Do you remember a painting or something you saw that just clicked for you, or do you remember that thing you saw that made you say, I want to do that?
Yeah. I think it keeps happening. Design was what kind of turned me on as a younger person, and I think it really has been quite recently that painting was important. When I was younger—like 18 and 19—I really loved Jonathan Lasker, and I loved looking at early Rothko, Miro and Matisse. Lately, I feel like I’ve been having that moment and thinking this is what I need to do … looking at Chris Martin and Charline von Heyl…Moira Dryer recently…a lot of . . . outsider art. But I think the real clicking happened not in a moment or seeing an exhibition, but when I got my first digital camera and really started taking pictures. When I was in London at Goldsmiths I felt really intimidated by the other painters there and the really amazing paintings they were making, I would just leave the studio and take the tube up from New Cross into North London and walk around Regents Park or Hampstead Heath for hours. I don’t think I really knew what to make then and materials were so expensive and it felt much more productive to just be. It was very adult feeling and I was pretty young then. I think that kind of meditative walking, processing things in the way that you can do when you’re alone, and being totally anonymous…putting things together—like seeing some sunlight pass over a crosswalk and snapping a photo and then doing it again and again. Finding and building imagery with the camera. I think I really learned how to look, about how art making is about discovering and uncovering things..
I want these paintings to be about people.
I like to think about them being really personal paintings, and I guess at moments thinking about them as portraits. There’s kind of a sense of nostalgia and referencing of the late 60s and early 70s.
Do you build from sketches first?
Yeah, I’ll build a drawing and I’ve mostly been doing that on Photoshop lately and then playing around with my palette digitally. Sometimes I’ll (physically) do something to shift things (on the canvas) like put a color down or make a mark that wasn’t part of my thinking.
It’s hard to leave things just be. I want it to get a little fucked up or want to see what happens if I just like go with an impulse, even if I know it’s a bad one. That’s even better.
The color I think is really interesting. How do you approach color?
I can fall back on primary colors. It’s a real comfort zone for me. Sometimes I want colors to be less specific. Often times, I want the color to be really neutral or subvert the imagery in a way. I often come back to this idea of restraint in my work.

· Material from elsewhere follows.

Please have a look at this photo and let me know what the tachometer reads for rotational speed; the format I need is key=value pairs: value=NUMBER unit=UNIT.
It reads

Restraint’s an interesting word…There is something that’s necessarily left out.
I think it’s something. What’s pleasure or what’s problematic in the work? I think in terms of what the avant-garde is right now… this is kind of a strange moment…I know there’s been the conversation about provisional painting for instance. People have talked about my work in those terms — . . . the materiality of the paint or stylistically or the gesture. It’s not absolute.
You’ve been here three years…what’s changed? How has your time at UNM changed how you work?
The really, really cheesy answer is I think I became an artist. I look at the other 11 or so MFAs that I came in with, and they pretty much had it figured out from the beginning. I think I started working right away, but I really had no clue what kind of artist I wanted to be…and maybe I think I’m closer now than I’ve ever been.